Credit: Devin Krinke, KARE
Vic Martinsen is surprised by a snow squall while painting the Somerset High School football field

Both men played high school sports.

Vic kicked for Somerset’s famed 1954 undefeated football team.

Lowell, who favored basketball and baseball, cheered his friend on from the stands.

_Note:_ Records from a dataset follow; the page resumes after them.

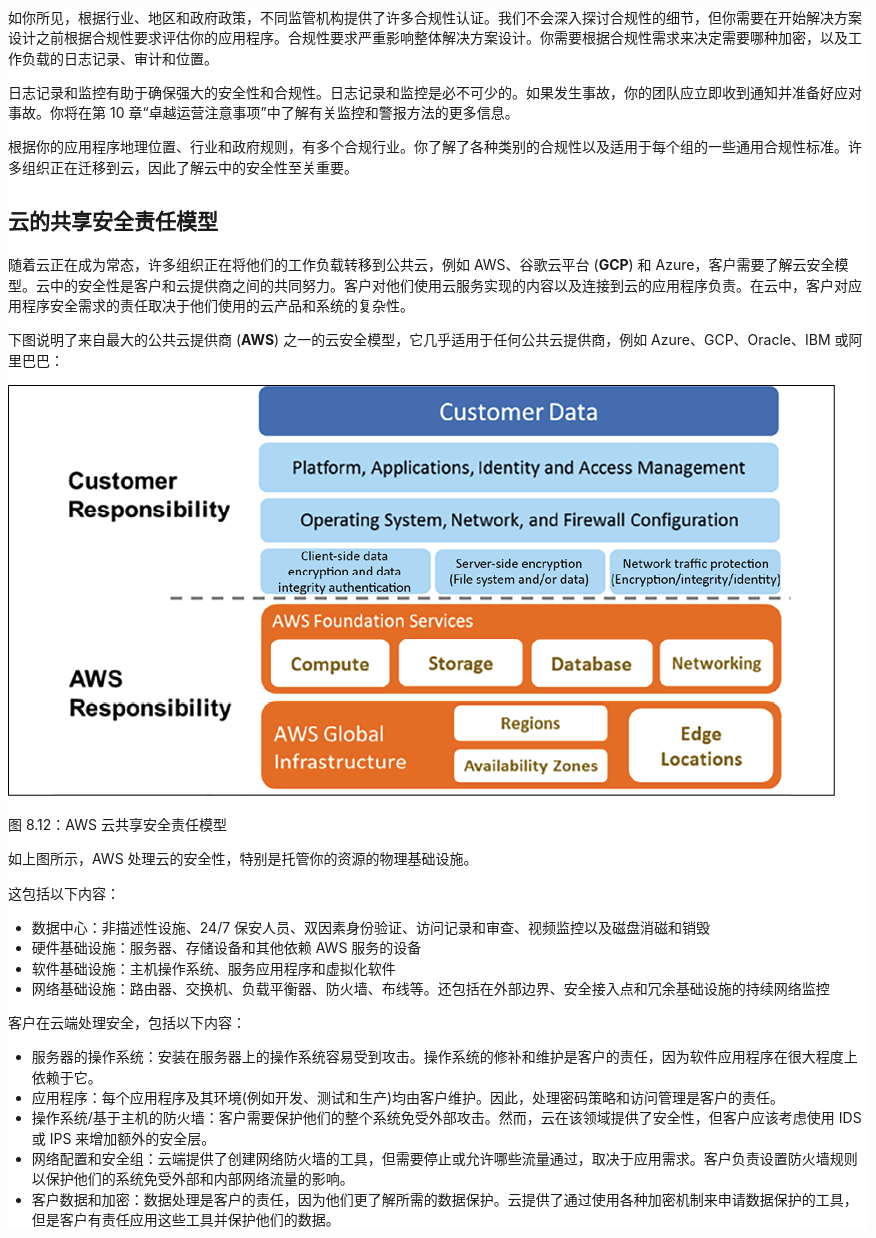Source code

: 如你所见，根据行业、地区和政府政策，不同监管机构提供了许多合规性认证。我们不会深入探讨合规性的细节，但你需要在开始解决方案设计之前根据合规性要求评估你的应用程序。合规性要求严重影响整体解决方案设计。你需要根据合规性需求来决定需要哪种加密，以及工作负载的日志记录、审计和位置。

日志记录和监控有助于确保强大的安全性和合规性。日志记录和监控是必不可少的。如果发生事故，你的团队应立即收到通知并准备好应对事故。你将在第 10 章“卓越运营注意事项”中了解有关监控和警报方法的更多信息。

根据你的应用程序地理位置、行业和政府规则，有多个合规行业。你了解了各种类别的合规性以及适用于每个组的一些通用合规性标准。许多组织正在迁移到云，因此了解云中的安全性至关重要。

## 云的共享安全责任模型

随着云正在成为常态，许多组织正在将他们的工作负载转移到公共云，例如 AWS、谷歌云平台 (**GCP**) 和 Azure，客户需要了解云安全模型。云中的安全性是客户和云提供商之间的共同努力。客户对他们使用云服务实现的内容以及连接到云的应用程序负责。在云中，客户对应用程序安全需求的责任取决于他们使用的云产品和系统的复杂性。

下图说明了来自最大的公共云提供商 (**AWS**) 之一的云安全模型，它几乎适用于任何公共云提供商，例如 Azure、GCP、Oracle、IBM 或阿里巴巴：

![](./images/08/8-12.png)

图 8.12：AWS 云共享安全责任模型

如上图所示，AWS 处理云的安全性，特别是托管你的资源的物理基础设施。

这包括以下内容：

- 数据中心：非描述性设施、24/7 保安人员、双因素身份验证、访问记录和审查、视频监控以及磁盘消磁和销毁
- 硬件基础设施：服务器、存储设备和其他依赖 AWS 服务的设备
- 软件基础设施：主机操作系统、服务应用程序和虚拟化软件
- 网络基础设施：路由器、交换机、负载平衡器、防火墙、布线等。还包括在外部边界、安全接入点和冗余基础设施的持续网络监控

客户在云端处理安全，包括以下内容：

- 服务器的操作系统：安装在服务器上的操作系统容易受到攻击。操作系统的修补和维护是客户的责任，因为软件应用程序在很大程度上依赖于它。
- 应用程序：每个应用程序及其环境(例如开发、测试和生产)均由客户维护。因此，处理密码策略和访问管理是客户的责任。
- 操作系统/基于主机的防火墙：客户需要保护他们的整个系统免受外部攻击。然而，云在该领域提供了安全性，但客户应该考虑使用 IDS 或 IPS 来增加额外的安全层。
- 网络配置和安全组：云端提供了创建网络防火墙的工具，但需要停止或允许哪些流量通过，取决于应用需求。客户负责设置防火墙规则以保护他们的系统免受外部和内部网络流量的影响。
- 客户数据和加密：数据处理是客户的责任，因为他们更了解所需的数据保护。云提供了通过使用各种加密机制来申请数据保护的工具，但是客户有责任应用这些工具并保护他们的数据。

“Nobody scored on us,” Vic says proudly. “The whole season.”

Decades later, Vic found himself cheering Lowell on. 

“He's lucky to be alive,” Lowell’s wife Rose says of her husband. She’s not overstating the extent of her husband’s injuries after a tree fell on him.  

Credit: Devin Krinke, KARE
Rose Peterson (left) and Elaine Martinsen stop by as their husbands paint the Somerset High School football field

Rose found Lowell in the woods, pinned and unconscious. Several of his bones were broken and his head was smashed.

At the time, he was 80. He'd been out cutting firewood. 

“He's got about 8 or 9 plates in his head holding the breaks in his skull,” Rose says.

Three weeks in the hospital, two of those in intensive care, and Lowell emerged gripping a walker.

“He was a miracle,” Elaine, Vic’s wife, says.

Before Lowell even knew he was ready, Vic called to tell his old friend he’d be by to pick him up for a high school basketball game.

The following fall, they were back together painting the football field.

“Every morning is beautiful,” Lowell says as he squeezes the trigger on a can of line paint.

The lure of the field makes perfect sense to their wives.

“They like to keep busy and they want to feel needed,” Elaine says. “you know, that's important too.”

Later that night, Lowell and Vic will climb the bleachers to their favorite spot on the top row.

Credit: Devin Krinke, KARE
Lowell Peterson (left) and Vic Martinsen occupy their usual seats in the stands at the Somerset High School football game

The game will not end well for Somerset, but even on a disappointing night, they will find small victories.

Lowell looks across the field, smiles, and says, “Lines are straight.”